§ **TASK DETAILS**
Reproduce the data below word for word.

*** Opening DATA EXTRACT ***

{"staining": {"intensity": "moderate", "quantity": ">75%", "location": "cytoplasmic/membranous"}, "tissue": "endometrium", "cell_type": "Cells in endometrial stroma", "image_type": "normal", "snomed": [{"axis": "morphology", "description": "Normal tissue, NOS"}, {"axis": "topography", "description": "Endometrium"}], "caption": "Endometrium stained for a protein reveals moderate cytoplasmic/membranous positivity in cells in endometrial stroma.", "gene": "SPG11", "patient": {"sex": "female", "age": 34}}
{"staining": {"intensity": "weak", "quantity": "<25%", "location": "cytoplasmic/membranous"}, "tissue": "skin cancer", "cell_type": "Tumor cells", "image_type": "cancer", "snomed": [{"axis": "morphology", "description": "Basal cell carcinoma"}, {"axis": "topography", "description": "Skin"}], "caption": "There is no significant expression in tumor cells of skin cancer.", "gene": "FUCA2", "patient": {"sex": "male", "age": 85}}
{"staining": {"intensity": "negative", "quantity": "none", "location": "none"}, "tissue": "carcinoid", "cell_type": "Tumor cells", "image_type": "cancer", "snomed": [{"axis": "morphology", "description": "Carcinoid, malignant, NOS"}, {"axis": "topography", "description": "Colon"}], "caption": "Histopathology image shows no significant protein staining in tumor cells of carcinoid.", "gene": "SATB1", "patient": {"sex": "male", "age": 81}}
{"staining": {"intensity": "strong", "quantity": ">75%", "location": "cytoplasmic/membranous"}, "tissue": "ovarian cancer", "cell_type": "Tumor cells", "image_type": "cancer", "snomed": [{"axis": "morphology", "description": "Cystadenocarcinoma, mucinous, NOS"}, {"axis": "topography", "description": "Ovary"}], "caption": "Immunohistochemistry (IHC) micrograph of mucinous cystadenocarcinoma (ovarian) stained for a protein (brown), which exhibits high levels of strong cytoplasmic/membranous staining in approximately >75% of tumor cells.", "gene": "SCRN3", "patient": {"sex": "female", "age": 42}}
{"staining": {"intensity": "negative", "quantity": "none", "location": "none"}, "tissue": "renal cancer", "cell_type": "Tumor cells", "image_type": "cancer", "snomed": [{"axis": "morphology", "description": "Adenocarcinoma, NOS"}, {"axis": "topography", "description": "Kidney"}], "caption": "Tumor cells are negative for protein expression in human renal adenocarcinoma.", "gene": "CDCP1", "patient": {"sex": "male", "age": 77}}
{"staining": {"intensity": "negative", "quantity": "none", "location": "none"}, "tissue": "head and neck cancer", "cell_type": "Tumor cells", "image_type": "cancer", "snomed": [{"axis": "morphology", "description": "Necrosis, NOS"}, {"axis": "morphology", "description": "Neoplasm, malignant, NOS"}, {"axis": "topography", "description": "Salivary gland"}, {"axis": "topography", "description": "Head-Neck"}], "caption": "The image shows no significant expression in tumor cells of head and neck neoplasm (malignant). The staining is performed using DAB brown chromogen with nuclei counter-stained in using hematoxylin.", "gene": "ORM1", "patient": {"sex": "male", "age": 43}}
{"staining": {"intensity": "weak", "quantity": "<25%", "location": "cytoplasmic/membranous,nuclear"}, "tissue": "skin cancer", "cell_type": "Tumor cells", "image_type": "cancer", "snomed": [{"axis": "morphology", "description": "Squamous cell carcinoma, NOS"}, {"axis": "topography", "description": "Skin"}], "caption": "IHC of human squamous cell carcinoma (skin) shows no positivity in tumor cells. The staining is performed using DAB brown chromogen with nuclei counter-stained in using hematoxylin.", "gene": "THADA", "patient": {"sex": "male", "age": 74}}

*** Closing DATA EXTRACT ***

§ **ANSWER AREA**
{"staining": {"intensity": "moderate", "quantity": ">75%", "location": "cytoplasmic/membranous"}, "tissue": "endometrium", "cell_type": "Cells in endometrial stroma", "image_type": "normal", "snomed": [{"axis": "morphology", "description": "Normal tissue, NOS"}, {"axis": "topography", "description": "Endometrium"}], "caption": "Endometrium stained for a protein reveals moderate cytoplasmic/membranous positivity in cells in endometrial stroma.", "gene": "SPG11", "patient": {"sex": "female", "age": 34}}
{"staining": {"intensity": "weak", "quantity": "<25%", "location": "cytoplasmic/membranous"}, "tissue": "skin cancer", "cell_type": "Tumor cells", "image_type": "cancer", "snomed": [{"axis": "morphology", "description": "Basal cell carcinoma"}, {"axis": "topography", "description": "Skin"}], "caption": "There is no significant expression in tumor cells of skin cancer.", "gene": "FUCA2", "patient": {"sex": "male", "age": 85}}
{"staining": {"intensity": "negative", "quantity": "none", "location": "none"}, "tissue": "carcinoid", "cell_type": "Tumor cells", "image_type": "cancer", "snomed": [{"axis": "morphology", "description": "Carcinoid, malignant, NOS"}, {"axis": "topography", "description": "Colon"}], "caption": "Histopathology image shows no significant protein staining in tumor cells of carcinoid.", "gene": "SATB1", "patient": {"sex": "male", "age": 81}}
{"staining": {"intensity": "strong", "quantity": ">75%", "location": "cytoplasmic/membranous"}, "tissue": "ovarian cancer", "cell_type": "Tumor cells", "image_type": "cancer", "snomed": [{"axis": "morphology", "description": "Cystadenocarcinoma, mucinous, NOS"}, {"axis": "topography", "description": "Ovary"}], "caption": "Immunohistochemistry (IHC) micrograph of mucinous cystadenocarcinoma (ovarian) stained for a protein (brown), which exhibits high levels of strong cytoplasmic/membranous staining in approximately >75% of tumor cells.", "gene": "SCRN3", "patient": {"sex": "female", "age": 42}}
{"staining": {"intensity": "negative", "quantity": "none", "location": "none"}, "tissue": "renal cancer", "cell_type": "Tumor cells", "image_type": "cancer", "snomed": [{"axis": "morphology", "description": "Adenocarcinoma, NOS"}, {"axis": "topography", "description": "Kidney"}], "caption": "Tumor cells are negative for protein expression in human renal adenocarcinoma.", "gene": "CDCP1", "patient": {"sex": "male", "age": 77}}
{"staining": {"intensity": "negative", "quantity": "none", "location": "none"}, "tissue": "head and neck cancer", "cell_type": "Tumor cells", "image_type": "cancer", "snomed": [{"axis": "morphology", "description": "Necrosis, NOS"}, {"axis": "morphology", "description": "Neoplasm, malignant, NOS"}, {"axis": "topography", "description": "Salivary gland"}, {"axis": "topography", "description": "Head-Neck"}], "caption": "The image shows no significant expression in tumor cells of head and neck neoplasm (malignant). The staining is performed using DAB brown chromogen with nuclei counter-stained in using hematoxylin.", "gene": "ORM1", "patient": {"sex": "male", "age": 43}}
{"staining": {"intensity": "weak", "quantity": "<25%", "location": "cytoplasmic/membranous,nuclear"}, "tissue": "skin cancer", "cell_type": "Tumor cells", "image_type": "cancer", "snomed": [{"axis": "morphology", "description": "Squamous cell carcinoma, NOS"}, {"axis": "topography", "description": "Skin"}], "caption": "IHC of human squamous cell carcinoma (skin) shows no positivity in tumor cells. The staining is performed using DAB brown chromogen with nuclei counter-stained in using hematoxylin.", "gene": "THADA", "patient": {"sex": "male", "age": 74}}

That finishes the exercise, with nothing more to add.